NPHET meetings in November closely considered how to limit the spread of the virus over the Christmas period and the easing of Level 5 restrictions.

On 12 November, the Department of Health presented a draft paper on potential considerations for lifting Level 5 restrictions and the overall strategy for managing Covid-19 in the upcoming months.

Recent research that was considered during the discussion included findings that 70% of people believed this Christmas would be worse than last year’s.

Key worries were around reduced social contact (64%) and the health of family and friends (63%).

The minutes of the meeting record that “ith regard to 1 December, in the ensuing discussion, members of the NPHET voiced support for the two-phased approach for easing restrictions in the upcoming period and using the 5-Level Framework for clarity and consistency”.

“In favour of the two-phased approach, many members noted the importance of easing any restrictions in a step-wise, tiered fashion in order to mitigate any potential rush that may occur if non-essential retail, hospitality and services were to open on the same day,” the minutes say.

“Concern was also raised about 1 December and whether this date would be too early with regard to Christmas, potentially causing a significant rise in numbers in the pre-Christmas period.

“Members stated that they would favour a conservative approach in the beginning of December, followed by a social period with very clear guidelines, then a return to more conservative measures following the holiday period.”

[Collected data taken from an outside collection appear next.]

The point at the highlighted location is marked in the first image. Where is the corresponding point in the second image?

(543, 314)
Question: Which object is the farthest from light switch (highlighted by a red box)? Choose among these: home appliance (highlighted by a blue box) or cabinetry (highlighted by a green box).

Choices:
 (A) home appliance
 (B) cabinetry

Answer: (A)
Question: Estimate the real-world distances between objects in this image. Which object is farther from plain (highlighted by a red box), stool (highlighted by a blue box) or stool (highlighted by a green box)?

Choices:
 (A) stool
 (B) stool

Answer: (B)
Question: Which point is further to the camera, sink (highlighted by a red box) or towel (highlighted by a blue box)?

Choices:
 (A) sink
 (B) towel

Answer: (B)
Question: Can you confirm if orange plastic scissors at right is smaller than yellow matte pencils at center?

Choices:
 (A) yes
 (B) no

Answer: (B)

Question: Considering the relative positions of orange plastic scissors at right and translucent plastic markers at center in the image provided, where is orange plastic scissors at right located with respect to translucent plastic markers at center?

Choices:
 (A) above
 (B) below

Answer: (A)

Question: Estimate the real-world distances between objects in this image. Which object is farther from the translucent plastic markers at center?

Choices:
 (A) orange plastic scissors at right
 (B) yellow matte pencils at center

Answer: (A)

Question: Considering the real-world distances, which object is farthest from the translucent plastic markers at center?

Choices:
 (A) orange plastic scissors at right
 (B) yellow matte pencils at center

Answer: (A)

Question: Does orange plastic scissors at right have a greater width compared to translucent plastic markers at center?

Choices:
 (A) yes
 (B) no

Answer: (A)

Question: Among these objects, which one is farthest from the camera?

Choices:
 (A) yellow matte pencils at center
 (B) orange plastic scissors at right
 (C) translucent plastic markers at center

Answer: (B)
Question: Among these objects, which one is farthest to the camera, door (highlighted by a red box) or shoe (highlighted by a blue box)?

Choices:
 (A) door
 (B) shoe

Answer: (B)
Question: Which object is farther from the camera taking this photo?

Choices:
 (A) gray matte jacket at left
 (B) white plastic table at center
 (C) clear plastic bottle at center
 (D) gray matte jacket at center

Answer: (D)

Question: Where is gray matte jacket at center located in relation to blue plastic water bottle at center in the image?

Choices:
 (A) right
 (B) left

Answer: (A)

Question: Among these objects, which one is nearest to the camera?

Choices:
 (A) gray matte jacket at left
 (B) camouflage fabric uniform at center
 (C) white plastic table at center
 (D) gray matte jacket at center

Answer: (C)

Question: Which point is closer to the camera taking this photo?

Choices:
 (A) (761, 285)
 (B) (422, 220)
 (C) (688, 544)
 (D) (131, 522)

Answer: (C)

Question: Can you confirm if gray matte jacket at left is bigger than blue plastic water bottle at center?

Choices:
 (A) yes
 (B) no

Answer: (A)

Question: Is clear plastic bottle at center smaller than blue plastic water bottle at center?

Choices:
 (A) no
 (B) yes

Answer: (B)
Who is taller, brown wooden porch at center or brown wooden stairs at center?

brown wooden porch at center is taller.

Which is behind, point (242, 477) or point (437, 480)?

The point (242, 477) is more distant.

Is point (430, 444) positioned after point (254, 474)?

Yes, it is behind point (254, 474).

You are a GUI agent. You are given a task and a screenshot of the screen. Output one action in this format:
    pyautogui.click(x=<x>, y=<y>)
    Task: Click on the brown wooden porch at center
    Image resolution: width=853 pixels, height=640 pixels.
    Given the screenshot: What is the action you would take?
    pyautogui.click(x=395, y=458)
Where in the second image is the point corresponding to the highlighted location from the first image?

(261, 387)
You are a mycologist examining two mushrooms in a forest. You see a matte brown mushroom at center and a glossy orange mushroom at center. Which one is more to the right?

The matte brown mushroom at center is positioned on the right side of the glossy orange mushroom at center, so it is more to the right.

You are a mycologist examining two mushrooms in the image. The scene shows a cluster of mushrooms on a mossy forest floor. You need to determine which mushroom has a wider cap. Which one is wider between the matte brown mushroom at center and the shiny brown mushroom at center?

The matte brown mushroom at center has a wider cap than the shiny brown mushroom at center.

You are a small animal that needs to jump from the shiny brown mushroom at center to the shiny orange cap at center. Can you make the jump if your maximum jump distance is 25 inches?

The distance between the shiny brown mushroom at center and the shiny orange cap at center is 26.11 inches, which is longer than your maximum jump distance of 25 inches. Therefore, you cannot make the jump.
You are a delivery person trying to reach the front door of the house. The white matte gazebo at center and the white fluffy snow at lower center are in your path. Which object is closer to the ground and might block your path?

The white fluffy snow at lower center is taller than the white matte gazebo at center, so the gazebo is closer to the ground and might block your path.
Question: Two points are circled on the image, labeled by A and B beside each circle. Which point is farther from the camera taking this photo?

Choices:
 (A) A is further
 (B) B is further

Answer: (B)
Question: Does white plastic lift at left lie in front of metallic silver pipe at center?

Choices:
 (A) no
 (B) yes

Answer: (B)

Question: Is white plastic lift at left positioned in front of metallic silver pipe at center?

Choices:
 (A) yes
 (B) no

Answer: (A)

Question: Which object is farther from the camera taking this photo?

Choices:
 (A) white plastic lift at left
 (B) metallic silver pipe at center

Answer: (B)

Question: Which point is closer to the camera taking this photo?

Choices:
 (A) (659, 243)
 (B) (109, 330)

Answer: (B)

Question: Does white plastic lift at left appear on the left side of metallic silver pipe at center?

There was some discussion at the meeting around when the phases should be announced and how often they should be reviewed.

Some members of NPHET asserted that the phases should be set out in advance to ensure that people were aware what to expect ahead of time.

However, others said that the restrictions should be applied on a week-on-week approach that would be guided by the changing epidemiological situation, but the “practicality” of that approach was questioned and ultimately not adopted.